As an ageing former teacher, one of the occupational hazards is encountering former students on a regular basis in the most unlikely places all over the world. I recently heard a “Hi Mr O’Shannassy” in the supermarket and turned around to see a 30 something mother with three kids in tow, who was a former Year 12 students of mine. She told me all about her life and then proceeded to recall all the quotes and sayings I used to bombard them with some 20 years earlier. It was both flattering and frightening to think that she could recall them verbatim all these years later. It certainly drove home to me the saying that a teacher never knows where their influence stops.
This is a sample of many encounters I have had and the pattern I have noticed is the preponderance of “poor” students who are in high flying jobs, running businesses and making a good fist of their lives. Some of the biggest rogues I taught, who performed poorly at school, have since achieved incredible things professionally. I walked away from one such encounter recently with a boy I used to teach saying to myself ‘he is CEO of what?, how?’. He was barely a C student!
There are also the academic high flyers I taught achieving great things professionally but my anecdotal evidence suggests no more so than the poor performers. It did get me thinking about just how important academic results are?

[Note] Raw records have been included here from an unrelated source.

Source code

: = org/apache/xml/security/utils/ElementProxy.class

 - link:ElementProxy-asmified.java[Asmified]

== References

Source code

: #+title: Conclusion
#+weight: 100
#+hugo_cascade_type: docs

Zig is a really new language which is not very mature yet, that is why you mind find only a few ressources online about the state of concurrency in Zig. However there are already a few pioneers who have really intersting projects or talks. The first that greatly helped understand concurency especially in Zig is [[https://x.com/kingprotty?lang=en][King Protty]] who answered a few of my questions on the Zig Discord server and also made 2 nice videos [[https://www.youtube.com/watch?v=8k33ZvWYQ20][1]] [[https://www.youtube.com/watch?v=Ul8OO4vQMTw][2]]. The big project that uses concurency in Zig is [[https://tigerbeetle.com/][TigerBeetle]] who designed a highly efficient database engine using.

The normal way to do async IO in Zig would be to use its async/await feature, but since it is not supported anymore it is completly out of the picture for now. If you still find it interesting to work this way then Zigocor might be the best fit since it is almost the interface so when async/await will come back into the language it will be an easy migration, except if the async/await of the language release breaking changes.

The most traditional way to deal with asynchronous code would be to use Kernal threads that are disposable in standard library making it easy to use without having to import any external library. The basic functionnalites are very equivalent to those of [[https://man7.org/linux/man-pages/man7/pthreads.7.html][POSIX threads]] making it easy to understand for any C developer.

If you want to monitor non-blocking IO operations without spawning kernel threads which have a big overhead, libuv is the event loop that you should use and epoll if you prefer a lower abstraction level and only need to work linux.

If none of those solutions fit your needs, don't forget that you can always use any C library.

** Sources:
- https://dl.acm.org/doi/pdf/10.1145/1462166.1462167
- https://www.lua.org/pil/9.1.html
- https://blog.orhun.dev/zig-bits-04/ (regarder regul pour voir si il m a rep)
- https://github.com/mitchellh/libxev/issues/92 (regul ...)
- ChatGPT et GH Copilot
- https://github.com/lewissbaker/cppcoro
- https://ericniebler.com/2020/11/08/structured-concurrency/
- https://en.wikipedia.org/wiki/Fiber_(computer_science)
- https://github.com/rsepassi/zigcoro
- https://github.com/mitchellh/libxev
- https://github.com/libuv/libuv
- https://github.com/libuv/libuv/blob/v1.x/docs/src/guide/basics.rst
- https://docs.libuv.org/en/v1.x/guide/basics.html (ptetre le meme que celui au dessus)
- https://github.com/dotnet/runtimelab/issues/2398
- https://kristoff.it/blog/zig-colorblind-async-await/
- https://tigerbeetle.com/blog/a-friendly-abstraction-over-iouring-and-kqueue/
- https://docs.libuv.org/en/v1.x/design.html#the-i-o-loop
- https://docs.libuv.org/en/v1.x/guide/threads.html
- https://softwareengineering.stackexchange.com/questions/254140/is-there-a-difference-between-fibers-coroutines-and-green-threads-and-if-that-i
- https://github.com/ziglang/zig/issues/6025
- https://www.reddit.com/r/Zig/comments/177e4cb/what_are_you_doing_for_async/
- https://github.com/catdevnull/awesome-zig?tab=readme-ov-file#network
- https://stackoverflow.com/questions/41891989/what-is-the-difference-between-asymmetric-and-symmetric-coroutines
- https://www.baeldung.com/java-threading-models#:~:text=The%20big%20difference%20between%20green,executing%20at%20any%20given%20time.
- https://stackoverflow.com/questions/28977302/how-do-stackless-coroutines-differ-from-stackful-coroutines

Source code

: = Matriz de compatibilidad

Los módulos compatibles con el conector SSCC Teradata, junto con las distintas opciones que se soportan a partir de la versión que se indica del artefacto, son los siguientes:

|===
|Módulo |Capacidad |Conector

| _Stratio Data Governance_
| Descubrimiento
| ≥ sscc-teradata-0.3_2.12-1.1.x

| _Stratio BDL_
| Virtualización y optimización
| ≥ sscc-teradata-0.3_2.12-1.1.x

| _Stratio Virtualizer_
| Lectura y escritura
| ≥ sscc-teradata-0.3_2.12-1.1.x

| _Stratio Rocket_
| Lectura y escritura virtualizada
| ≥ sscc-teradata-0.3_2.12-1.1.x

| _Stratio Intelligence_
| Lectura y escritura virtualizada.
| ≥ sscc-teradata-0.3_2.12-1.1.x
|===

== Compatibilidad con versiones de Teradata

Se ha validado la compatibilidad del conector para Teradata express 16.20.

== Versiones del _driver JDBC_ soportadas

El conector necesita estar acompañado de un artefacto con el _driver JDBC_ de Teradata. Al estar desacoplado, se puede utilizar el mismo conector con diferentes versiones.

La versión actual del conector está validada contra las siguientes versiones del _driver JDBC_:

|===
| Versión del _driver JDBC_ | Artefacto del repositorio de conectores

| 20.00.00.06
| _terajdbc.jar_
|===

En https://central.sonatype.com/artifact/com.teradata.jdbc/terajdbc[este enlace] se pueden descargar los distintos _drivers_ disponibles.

I interview parents for a living about schools, their kids, expectations, values etc-as many of you know. When asked about what they want for their kids when they are 25-30 year olds, overwhelmingly ( 95%), their responses are about wanting their kids to be “happy” (whatever that means!), having a partner to love and not to be on drugs! Ask yourself the same question. Why don’t more of them say they want them to be wealthy, a lawyer, doctor or a professor? Given the amount of time spent analysing schools’ academic performances, why isn’t this one of the first things they say when asked the question?
Schools now spend an inordinate amount of time and resources promoting their academic performances – particularly Year 12 results and NAPLAN performance – and parents buy in to this with their choices. I understand that poor academic results could be a red flag for a parent but I wonder if it is too narrow a scope on which to base a choice. Given the skills and qualities that your child will need to excel as an adult, I am not sure good academic results are the most important thing.
I was in Hong Kong recently and a senior manager with a large Multinational was lamenting to me the lack of leadership and interpersonal skills of the young analysts in their employ. The Prestigious firm has for decades cherry picked the best performing students at leading Universities to work for them, but more and more they are now willing to take lesser performing students who have other important qualities.
Driving around Melbourne reading billboards out the front of the private schools quoting their % above 90 ATAR results is now commonplace. I remain unconvinced it will really matter that much in 10 years time.
The results cannot accurately measure your personality, warmth, perception, initiative, temperament, intuition, humour and ability to work collaboratively – all crucial to success in later life.